---
name: codebase-map
description: Compress an entire repo into a single LLM-digestible context bundle with an import graph and hot-file list.
title: Codebase Map
category: code-development
difficulty: advanced
license: MIT
author: admin
source_url: "https://github.com/yamadashy/repomix"
icon: 🗺️
input: code
output: markdown
phase: pre
domain: code
tags: codebase-analysis,context-compression,import-graph,code-indexing,repository-mapping,llm-prompt-optimization,static-analysis,pagerank,markdown-generation,gitignore-respecting,file-summarization,symbol-extraction
best_for:
  - onboarding LLMs to large unfamiliar codebases
  - generating context bundles for code review and refactoring
  - identifying critical files and dependencies in a repository
  - reducing token overhead when querying an LLM about multi-file projects
---

## Description

Reusable skill modeled on GitIngest / repomix: walks a repo, respects .gitignore, flattens it into a single markdown bundle with a directory tree, per-file summaries, and a cross-reference graph pointing to the most-imported symbols.

## Why it works

LLMs 'understand' code better when the repository's *shape* is visible, not just the current file.
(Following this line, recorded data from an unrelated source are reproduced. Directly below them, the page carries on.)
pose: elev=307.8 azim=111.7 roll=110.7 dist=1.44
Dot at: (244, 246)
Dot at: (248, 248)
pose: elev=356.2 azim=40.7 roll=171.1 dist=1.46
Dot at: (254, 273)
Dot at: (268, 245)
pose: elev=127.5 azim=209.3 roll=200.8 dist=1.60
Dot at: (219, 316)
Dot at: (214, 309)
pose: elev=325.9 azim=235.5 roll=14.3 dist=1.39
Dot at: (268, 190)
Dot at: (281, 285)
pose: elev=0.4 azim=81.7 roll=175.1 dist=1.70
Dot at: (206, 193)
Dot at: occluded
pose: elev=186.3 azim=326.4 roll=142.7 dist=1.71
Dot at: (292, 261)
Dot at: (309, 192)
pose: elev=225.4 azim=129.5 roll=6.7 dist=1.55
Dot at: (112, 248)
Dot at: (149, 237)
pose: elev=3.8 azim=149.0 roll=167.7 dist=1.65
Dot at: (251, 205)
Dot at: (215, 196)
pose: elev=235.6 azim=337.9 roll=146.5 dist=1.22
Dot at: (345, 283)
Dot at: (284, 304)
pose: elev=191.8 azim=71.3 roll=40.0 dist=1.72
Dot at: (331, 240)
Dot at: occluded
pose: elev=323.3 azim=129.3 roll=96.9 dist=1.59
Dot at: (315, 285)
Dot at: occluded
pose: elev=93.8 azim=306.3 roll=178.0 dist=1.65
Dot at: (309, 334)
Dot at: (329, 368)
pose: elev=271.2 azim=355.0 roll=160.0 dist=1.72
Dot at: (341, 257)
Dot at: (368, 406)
Blindly concatenating files blows past any context window; summarizing without shape loses the import graph that tells you which file matters most. A pre-computed map gives the model the same mental model an experienced dev builds after a week on a repo, in one prompt.

## How it works

1) Walk the working tree, honoring .gitignore + a skill-level ignore list (node_modules, .venv, build/). 2) For each file, produce a 3-line summary using the local LLM (line count, main exported symbol, first doc-comment). 3) Build an import-graph by tokenizing `import` / `from` / `require` statements; compute PageRank to find hot files. 4) Emit a single `codebase-map.md` with: directory tree, top-20 hot files verbatim, per-file summaries for the rest. 5) Cap at a configurable context size; drop lowest-rank summaries first if over budget.